I think anyone in the tech industry would probably agree that the first thing to get dropped when people and teams are swamped is documentation. I know I'm guilty of it and I have resolved to tackle the problem head-on; admitting you have a problem is the first step, right? ;)
I think that spending more time documenting architecture plans, current findings, observed pain points, and fleshing out policies & procedures will pay off pretty quickly and I plan to make time for it every day.

Sharing Is Caring
It bothers me greatly that I still haven't posted anything about MSX & TSX servers after reading my post from April saying the same. At one time I thought that I would like to shoot for being a SQL Server MVP (some tweets from Paul Randal actually jived with what I ultimately decided about that as a goal), but there's really no way I could be one as I just don't share enough. I'm going to make it a point to share more information through this blog, MS forums, LinkedIn groups, and (first and foremost) with my co-workers. I think it would be awesome if in 2013 I could stand up in front of the TorPASS SQL Server user group and present, but it's not a goal I'm going to set at this point; I'm quite happy to attend and learn from those that do present at this point.
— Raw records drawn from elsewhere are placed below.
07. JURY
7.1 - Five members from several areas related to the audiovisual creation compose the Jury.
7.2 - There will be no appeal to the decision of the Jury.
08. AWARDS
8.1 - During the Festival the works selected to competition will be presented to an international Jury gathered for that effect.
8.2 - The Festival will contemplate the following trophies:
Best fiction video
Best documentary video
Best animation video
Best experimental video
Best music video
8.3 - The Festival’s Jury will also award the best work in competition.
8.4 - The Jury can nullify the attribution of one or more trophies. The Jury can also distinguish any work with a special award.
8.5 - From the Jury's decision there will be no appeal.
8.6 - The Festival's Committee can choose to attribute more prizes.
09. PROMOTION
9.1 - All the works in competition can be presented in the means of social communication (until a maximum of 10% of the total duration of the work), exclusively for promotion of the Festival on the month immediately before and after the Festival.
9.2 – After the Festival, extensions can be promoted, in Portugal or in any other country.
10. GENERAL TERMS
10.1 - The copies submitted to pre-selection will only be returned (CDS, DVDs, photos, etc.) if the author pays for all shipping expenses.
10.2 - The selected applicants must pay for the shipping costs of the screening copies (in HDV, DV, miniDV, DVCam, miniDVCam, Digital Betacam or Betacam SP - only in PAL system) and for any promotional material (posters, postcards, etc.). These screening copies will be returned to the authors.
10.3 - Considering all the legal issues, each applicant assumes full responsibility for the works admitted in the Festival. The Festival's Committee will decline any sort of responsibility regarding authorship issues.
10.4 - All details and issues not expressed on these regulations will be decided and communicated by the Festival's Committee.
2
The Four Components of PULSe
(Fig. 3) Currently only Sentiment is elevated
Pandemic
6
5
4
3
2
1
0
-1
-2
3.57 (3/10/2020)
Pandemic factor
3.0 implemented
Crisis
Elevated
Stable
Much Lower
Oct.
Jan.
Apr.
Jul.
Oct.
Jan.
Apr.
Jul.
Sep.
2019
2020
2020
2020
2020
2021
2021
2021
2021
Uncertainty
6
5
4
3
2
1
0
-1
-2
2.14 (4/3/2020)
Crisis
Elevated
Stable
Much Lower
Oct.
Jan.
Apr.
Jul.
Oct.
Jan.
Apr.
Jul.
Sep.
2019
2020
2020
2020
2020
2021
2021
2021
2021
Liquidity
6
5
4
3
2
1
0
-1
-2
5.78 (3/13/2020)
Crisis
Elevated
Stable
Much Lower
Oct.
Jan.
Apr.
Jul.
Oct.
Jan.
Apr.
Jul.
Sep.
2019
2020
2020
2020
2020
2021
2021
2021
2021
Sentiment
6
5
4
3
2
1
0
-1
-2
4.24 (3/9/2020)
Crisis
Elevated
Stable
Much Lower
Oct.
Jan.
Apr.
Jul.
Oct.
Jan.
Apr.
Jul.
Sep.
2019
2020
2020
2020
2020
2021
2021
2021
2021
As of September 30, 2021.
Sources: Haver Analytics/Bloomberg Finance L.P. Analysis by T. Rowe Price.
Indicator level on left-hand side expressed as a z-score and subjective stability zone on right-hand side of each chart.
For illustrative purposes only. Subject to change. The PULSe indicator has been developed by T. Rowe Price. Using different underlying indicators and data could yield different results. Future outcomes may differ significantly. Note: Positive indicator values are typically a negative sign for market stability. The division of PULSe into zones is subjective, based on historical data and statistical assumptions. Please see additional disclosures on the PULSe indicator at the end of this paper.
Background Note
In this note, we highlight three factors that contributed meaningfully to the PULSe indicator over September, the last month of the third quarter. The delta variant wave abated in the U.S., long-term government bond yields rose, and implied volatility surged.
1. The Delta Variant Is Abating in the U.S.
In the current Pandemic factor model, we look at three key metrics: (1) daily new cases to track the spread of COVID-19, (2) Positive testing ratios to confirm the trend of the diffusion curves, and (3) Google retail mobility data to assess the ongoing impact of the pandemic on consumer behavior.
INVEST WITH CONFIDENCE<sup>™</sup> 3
Ok, that's it for now... Time to hit the gym and read some books!

Sunday, April 29, 2012

Catching Up

Wow, it's been a while. I still haven't done a bloody thing regarding presenting info on MSX and TSX servers (my TechNet account expired) and I've basically stopped blogging.
I'd love to say that I'll start again soon but that would probably be a lie. My wife is due with our first child tomorrow and I don't expect I'll have much time for blog posts in the near future.
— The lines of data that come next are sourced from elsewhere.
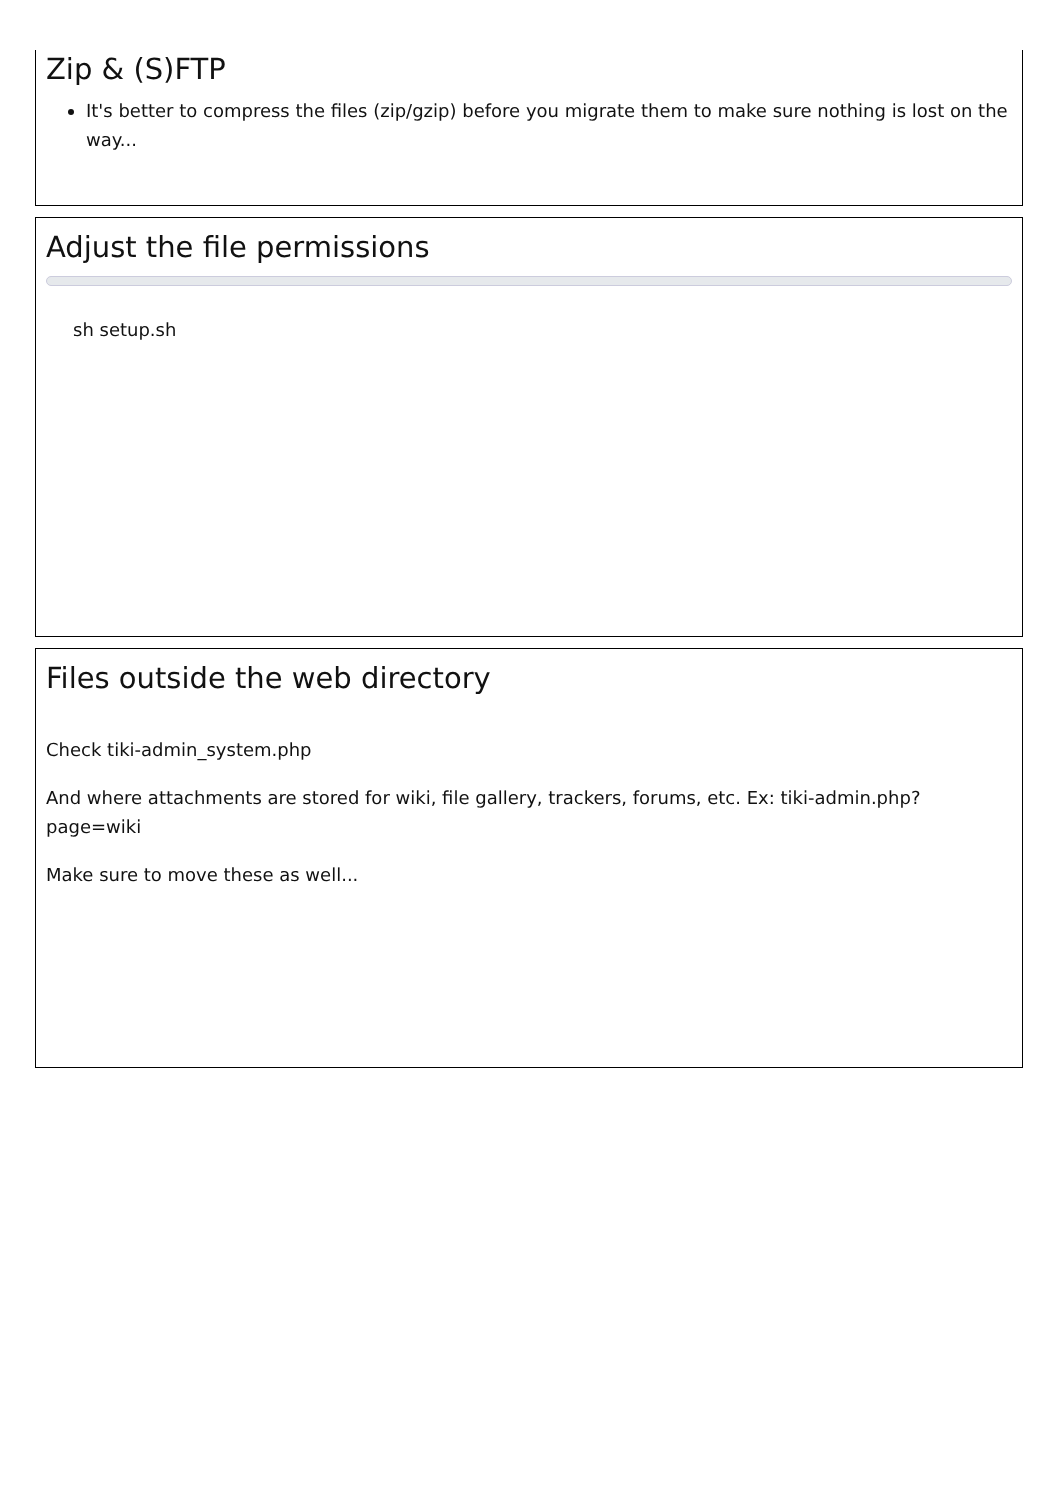Zip & (S)FTP
It's better to compress the files (zip/gzip) before you migrate them to make sure nothing is lost on the way...
Adjust the file permissions
sh setup.sh
Files outside the web directory
Check tiki-admin_system.php
And where attachments are stored for wiki, file gallery, trackers, forums, etc. Ex: tiki-admin.php?page=wiki
Make sure to move these as well...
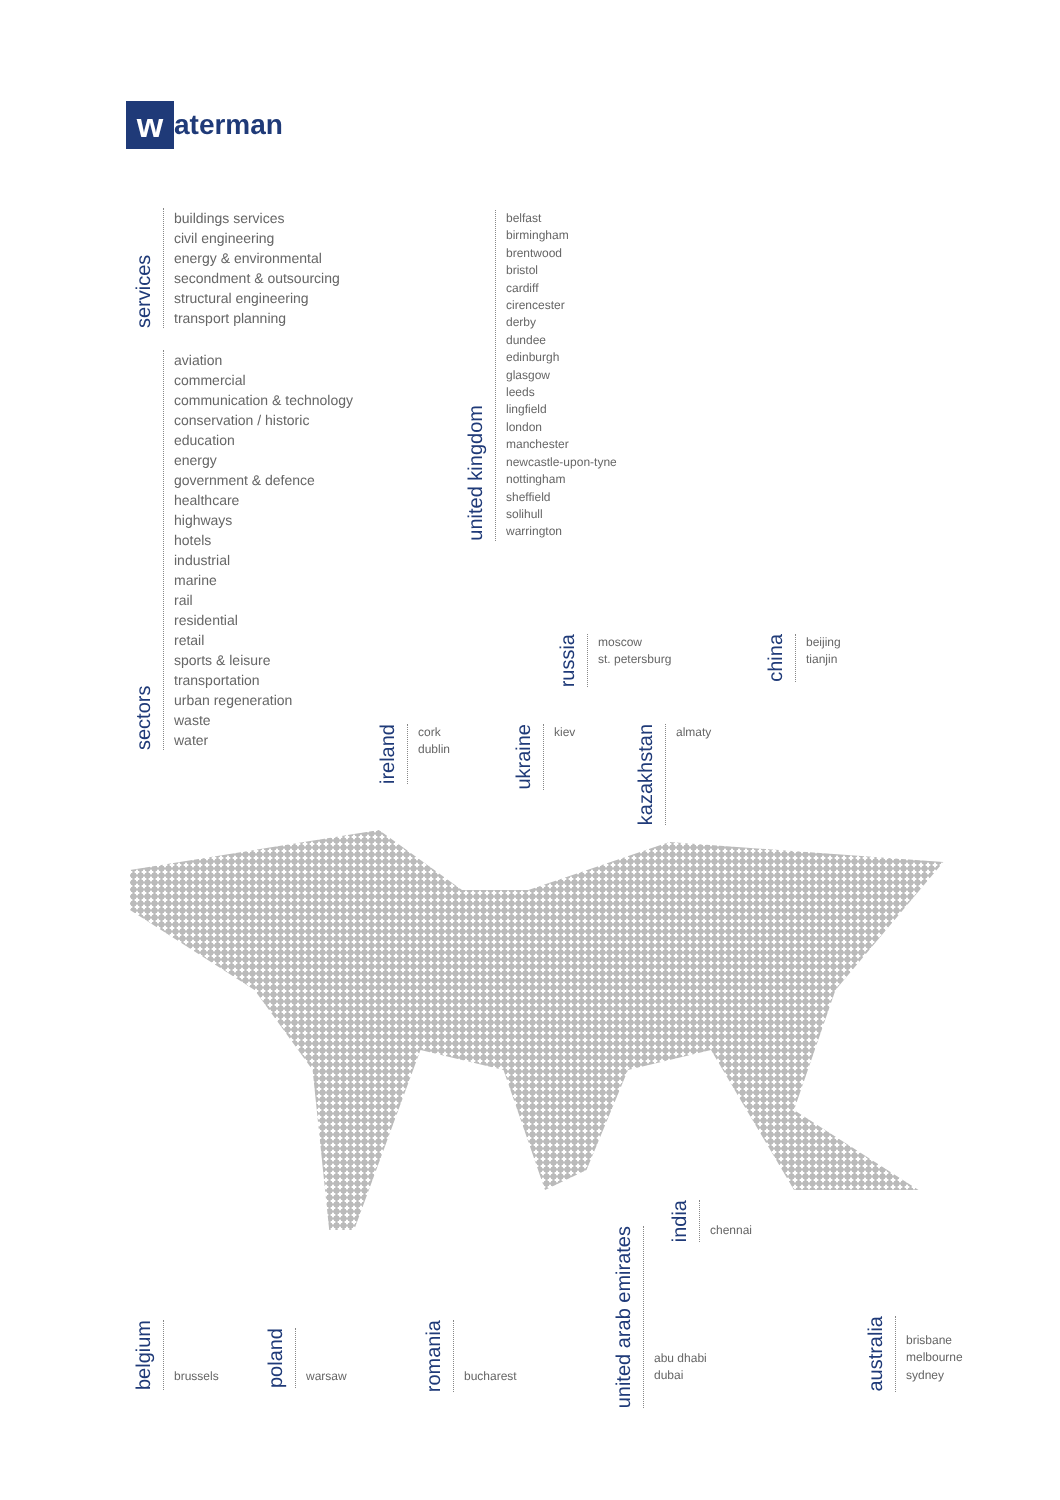w
aterman
services
buildings services
civil engineering
energy & environmental
secondment & outsourcing
structural engineering
transport planning
sectors
aviation
commercial
communication & technology
conservation / historic
education
energy
government & defence
healthcare
highways
hotels
industrial
marine
rail
residential
retail
sports & leisure
transportation
urban regeneration
waste
water
united kingdom
belfast
birmingham
brentwood
bristol
cardiff
cirencester
derby
dundee
edinburgh
glasgow
leeds
lingfield
london
manchester
newcastle-upon-tyne
nottingham
sheffield
solihull
warrington
russia
moscow
st. petersburg
china
beijing
tianjin
ireland
cork
dublin
ukraine
kiev
kazakhstan
almaty
india
chennai
belgium
brussels
poland
warsaw
romania
bucharest
united arab emirates
abu dhabi
dubai
australia
brisbane
melbourne
sydney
I do however have some posts I'd like to share though. I've got some SQL Server 2008 R2 IO performance metrics with consumer/prosumer SSD storage that I'd like to share, and I'm nearing completion on an application for database query stress testing that I'll put up on CodePlex. I'm learning about tasks and threading as I go so it's a slow process, but it's fun.

Another thing about not blogging for a while... I HAVE NO IDEA WHAT I WAS THINKING WHEN I SETTLED ON THIS COLOUR SCHEME! Good lord it's ugly! I think I'll change this now...

Friday, December 2, 2011

SQL Permissions - The Case of the "Token-based server access violation"

I managed to create and then fix my own PEBKAC issue today and I thought I'd share the resolution in case it helps someone else out there Google-ing/Bing-ing for the solution.

The problem is failed logins and in your SQL error log you'll see entries like this:
Login failed for user 'DOMAIN\user'. Reason: Token-based server access validation failed with an infrastructure error. Check for previous errors. [CLIENT:]
Error: 18456, Severity: 14, State: 11.

You might see these sorts of errors when you've got domain problems or kerberos issues, but that's not the case here. You can eliminate those issues if others can log in or if the broken user/users work when you grant them sysadmin server role membership.
Since granting anyone sysadmin (even on a dev box) just isn't acceptable in my world I had to dig deeper. It turns out that the real problem was that at some point I had denied CONNECT SQL to the DOMAIN\Domain Users group. DOH!
Probably not a common thing to do but this problem would manifest itself if you had done the same thing on other groups. Maybe you have a group of accountants you don't want poking around in the db, or a group of nosy developers and you revoke CONNECT to their AD group. Then the exception arises and someone needs access but they just can't connect despite you granting them permission. Look for that deny setting and you'll be all set.